Saved data entries:
.....

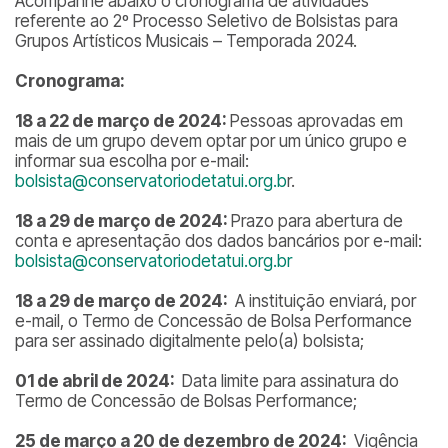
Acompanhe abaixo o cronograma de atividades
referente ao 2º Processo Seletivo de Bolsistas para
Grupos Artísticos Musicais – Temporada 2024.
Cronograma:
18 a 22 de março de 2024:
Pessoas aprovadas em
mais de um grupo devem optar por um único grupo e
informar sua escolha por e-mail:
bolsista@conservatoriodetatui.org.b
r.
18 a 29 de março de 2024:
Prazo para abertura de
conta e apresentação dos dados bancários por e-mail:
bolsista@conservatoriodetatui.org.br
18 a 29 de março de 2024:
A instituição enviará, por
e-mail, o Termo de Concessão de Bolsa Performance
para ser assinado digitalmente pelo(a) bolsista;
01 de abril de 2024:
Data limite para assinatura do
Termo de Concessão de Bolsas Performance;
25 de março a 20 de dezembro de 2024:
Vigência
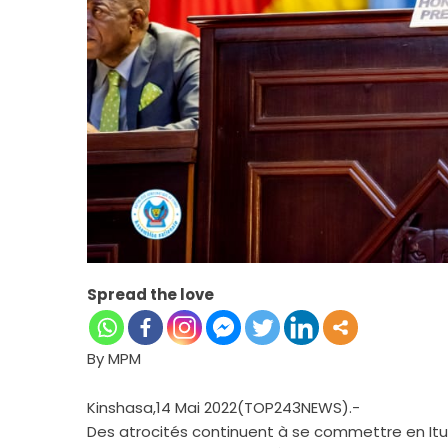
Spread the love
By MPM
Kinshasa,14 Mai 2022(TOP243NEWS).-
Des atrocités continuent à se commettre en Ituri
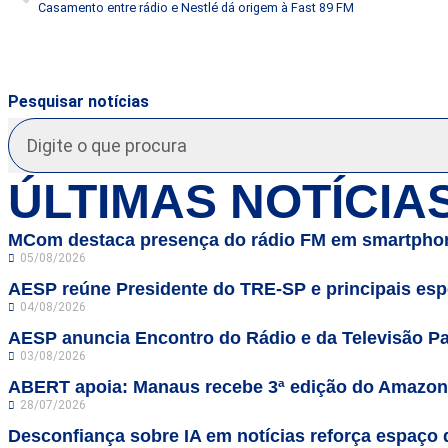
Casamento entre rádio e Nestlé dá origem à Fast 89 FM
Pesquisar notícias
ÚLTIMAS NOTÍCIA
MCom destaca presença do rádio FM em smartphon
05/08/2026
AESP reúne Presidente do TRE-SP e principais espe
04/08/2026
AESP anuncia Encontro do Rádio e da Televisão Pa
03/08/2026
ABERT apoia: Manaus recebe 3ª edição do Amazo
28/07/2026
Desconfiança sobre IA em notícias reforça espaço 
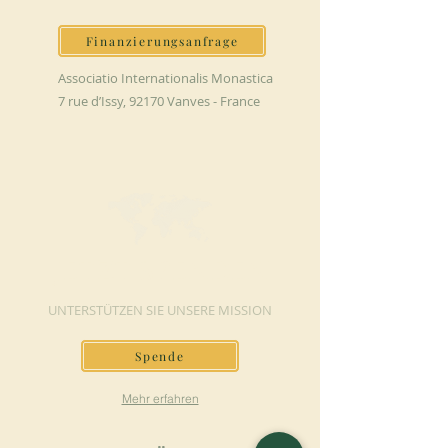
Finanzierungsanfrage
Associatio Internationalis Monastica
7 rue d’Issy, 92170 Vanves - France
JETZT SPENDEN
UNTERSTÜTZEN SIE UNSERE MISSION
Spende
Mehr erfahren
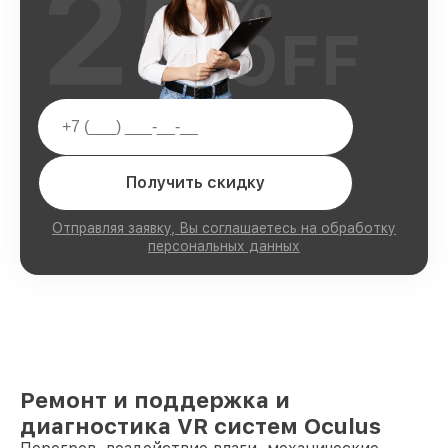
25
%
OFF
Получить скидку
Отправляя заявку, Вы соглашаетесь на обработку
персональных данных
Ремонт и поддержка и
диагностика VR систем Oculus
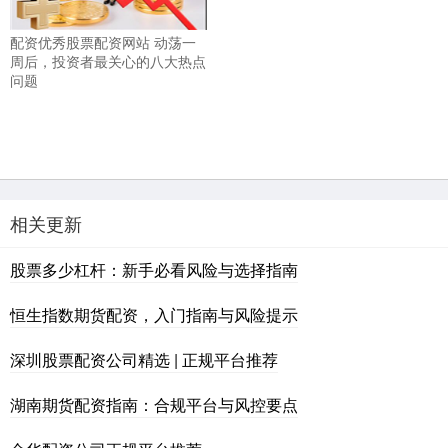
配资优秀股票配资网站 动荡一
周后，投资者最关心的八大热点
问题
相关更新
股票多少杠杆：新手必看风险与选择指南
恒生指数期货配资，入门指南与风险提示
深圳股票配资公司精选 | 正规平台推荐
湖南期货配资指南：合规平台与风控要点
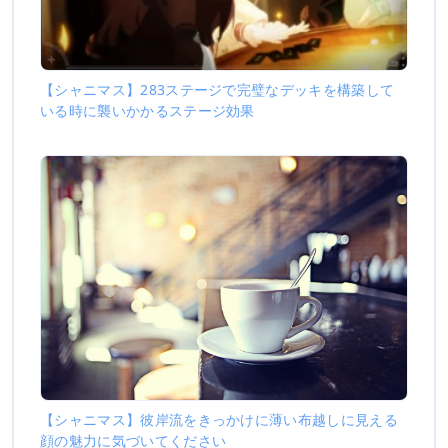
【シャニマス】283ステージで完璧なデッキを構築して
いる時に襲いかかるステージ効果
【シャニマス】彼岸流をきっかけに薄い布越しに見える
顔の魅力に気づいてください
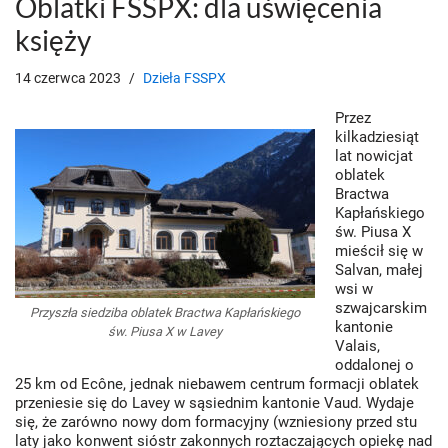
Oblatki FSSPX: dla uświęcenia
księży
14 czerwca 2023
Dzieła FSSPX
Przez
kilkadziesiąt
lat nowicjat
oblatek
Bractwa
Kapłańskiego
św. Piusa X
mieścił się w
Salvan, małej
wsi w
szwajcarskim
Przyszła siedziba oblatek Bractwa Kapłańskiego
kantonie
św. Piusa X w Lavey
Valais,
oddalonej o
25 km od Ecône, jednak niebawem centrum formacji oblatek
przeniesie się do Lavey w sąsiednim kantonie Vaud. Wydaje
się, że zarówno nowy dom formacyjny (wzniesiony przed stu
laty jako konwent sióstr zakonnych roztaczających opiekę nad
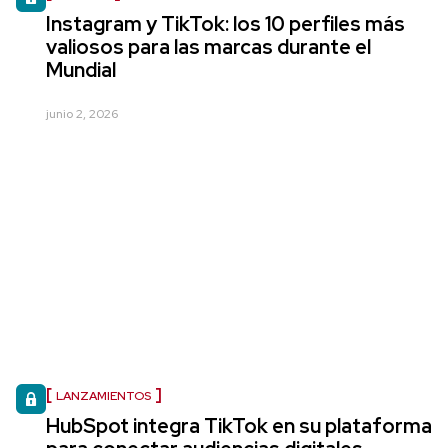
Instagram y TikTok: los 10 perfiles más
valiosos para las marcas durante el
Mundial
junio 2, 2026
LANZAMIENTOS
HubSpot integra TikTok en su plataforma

.....

▸ **EXERCISE GOAL**
Output exactly the lines above, from the line with "いる時に襲いかかるステージ効果" to the line with "św. Piusa X w Lavey", both included; skip the pictures.

▸ **ANSWER BOX**
いる時に襲いかかるステージ効果
【シャニマス】彼岸流をきっかけに薄い布越しに見える
顔の魅力に気づいてください
Oblatki FSSPX: dla uświęcenia
księży
14 czerwca 2023
Dzieła FSSPX
Przez
kilkadziesiąt
lat nowicjat
oblatek
Bractwa
Kapłańskiego
św. Piusa X
mieścił się w
Salvan, małej
wsi w
szwajcarskim
Przyszła siedziba oblatek Bractwa Kapłańskiego
kantonie
św. Piusa X w Lavey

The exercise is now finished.